Netflix / dynomite-manager

A sidecar to manage Dynomite clusters
https://github.com/Netflix/dynomite
Apache License 2.0
91 stars 59 forks source link

Dynomite Manager with Conductor #80

Closed kpdude7 closed 7 years ago

kpdude7 commented 7 years ago

(Note: I posted this same issue to the Conductor forum.) Does anyone out there have any experience deploying Dynomite Manager with Conductor on AWS? We have a topology we think works: One Conductor ELB with two 1.8.0 instances on different AZs, three 0.5.9 Dynomite instances per each of these AZs (for a total of 6), with a Redis 3.2.10 server running on each instance. Each Dynomite config file points to the other 5 EC2 ip's; and the Conductor config points to all 6. While this works great from a functionality perspective, from an OPS perspective it's a nightmare; if any Dynomite instance goes down, not only will they have to stand up an instance manually (since the config file has to point to the other running instances), they also have to restart the running instances (because their individual conf files also will have to be modified). We are currently researching Dynomite Manager to handle issues like this, but we can't find any specific documentation addressing how to get Dynomite Manager working with Conductor. From our understanding, the setting workflow.dynomite.cluster.hosts has to point to individual EC2 ip's, not some manager "host". Can someone point me to some documentation that addresses this type of deployment strategy?

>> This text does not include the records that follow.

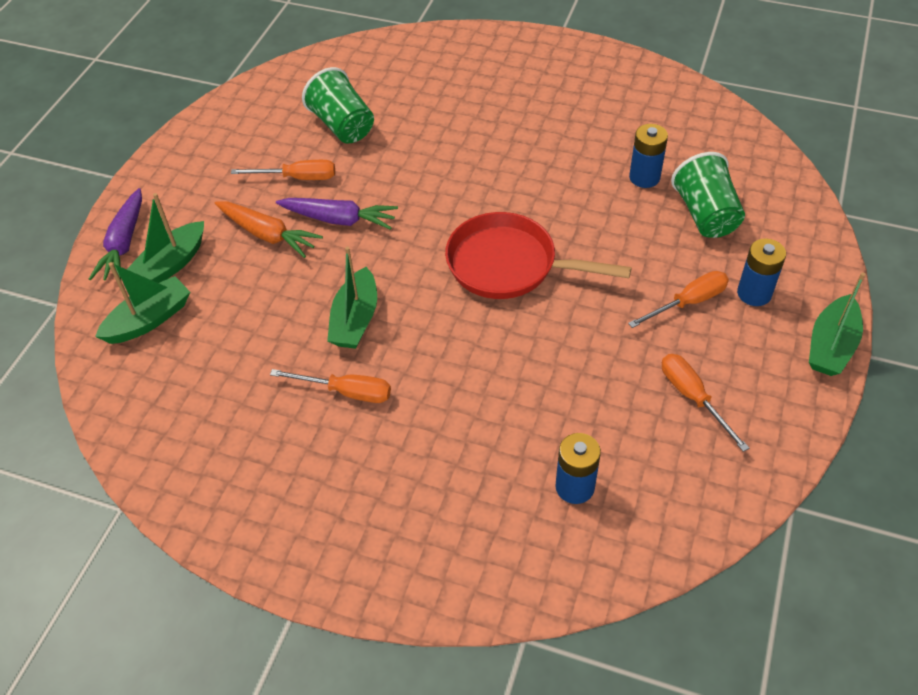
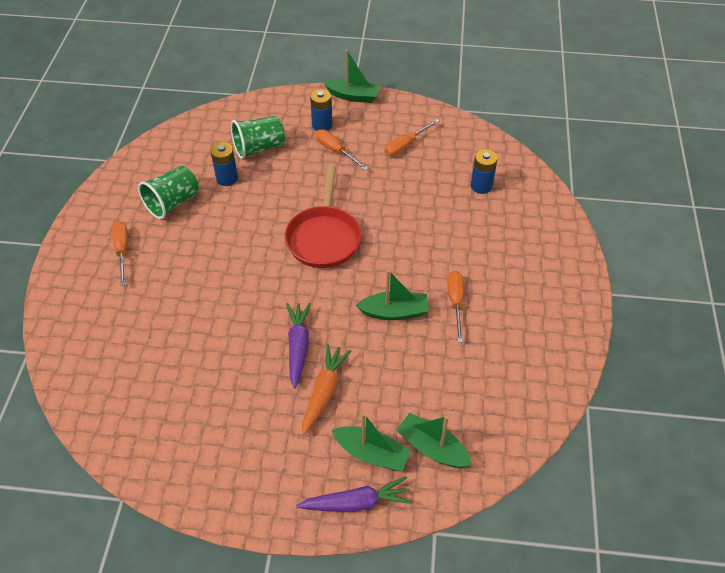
camera: 105 degrees left, 0 degrees up
orange screwdriver [231,160,335,180] -> orange screwdriver moved to [112,222,128,286]
green cup [302,67,374,144] -> green cup moved to [138,166,199,219]

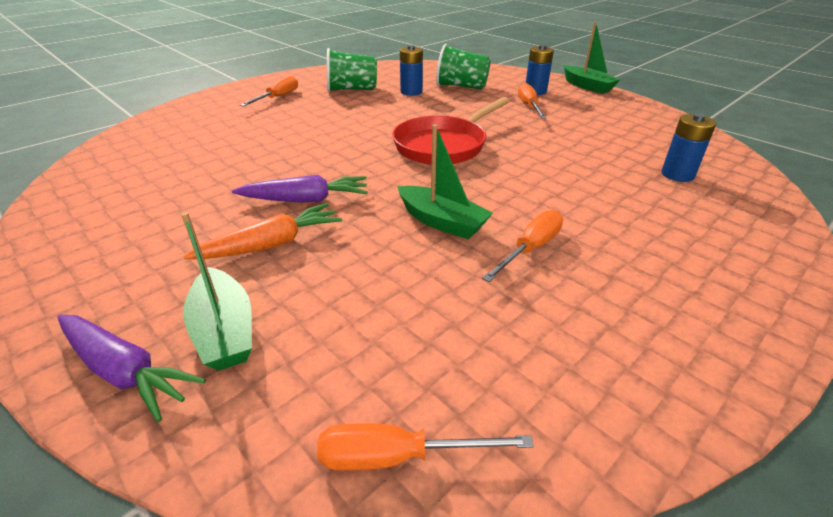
camera: 40 degrees right, 15 degrees down
purple carrot [286,303,311,389] -> purple carrot turned 45 degrees clockwise [232,175,368,203]
orange screwdriver [385,119,439,156] -> orange screwdriver moved to [317,423,534,471]
green boat [396,413,472,468] -> none

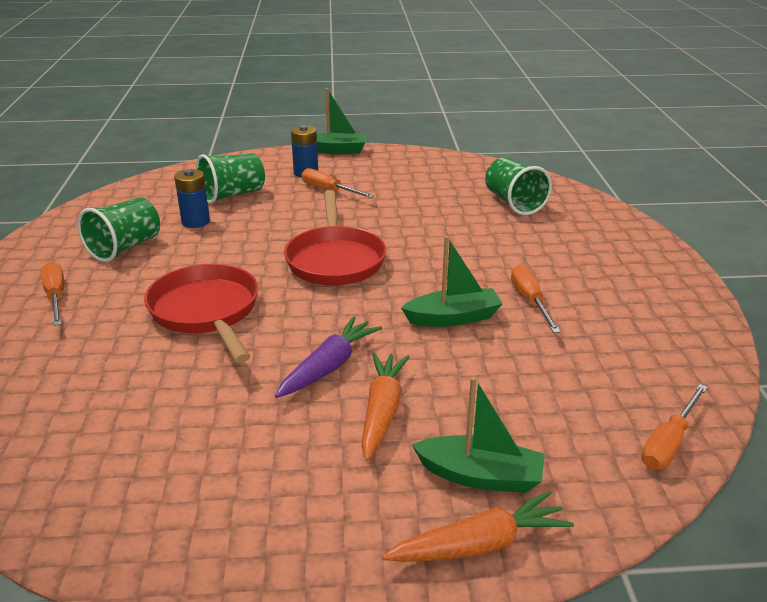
camera: 50 degrees left, 5 degrees down
purple carrot [57,315,206,422] -> orange carrot [382,491,574,562]
blue battery [661,114,716,182] -> green cup [485,157,552,215]
none -> red pan [144,264,258,363]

ipapapa commented 7 years ago

Let me explain the pieces so that you can a better understanding. Redis is the storage layer, Dynomite is the proxy above Redis that replicates the data across multiple other Dynomite nodes. Each node has Dynomite, Redis, and Dynomite-manager (at least in Netflix). Dynomite-manager is used such that Dynomite can be well integrated with AWS and other infra.

Conductor is a workflow engine. It is an application. Conductor uses Dynomite/Redis as the storage layer to write the data to and read the data from. Conductor leverages Eureka to identify the Dynomite cluster (not Dynomite-manager).

The configuration files in Dynomite are only read during the start of Dynomite. Hence even if the YAML change, it does not matter. Dynomite-manager, however, does a good job in updated the YAML files every 30 seconds such that in case of a Dynomite process getting killed, when you restart it then you can have the latest configuration (and no need to wait for another 30 seconds to get the most recent update). In fact, even if you had a bad configuration in terms of the topology Dynomite-manager would fix that by sending the correct topology to Dynomite.

When a node dies, then we leverage AWS autoscaling groups (we deploy each AZ in each ASG - that 1-1 mapping is very important). Hence when a node dies it does not matter. It is a tree in the forest. A new node will come up and Dynomite-manager makes sure that the new node gets the data from another replica. Hence there is no OPS overhead. Everything should be fully-automated.

ipapapa commented 7 years ago

I am closing this due to inactivity. If you have any more questions please feel free to reopen it or open a new issue.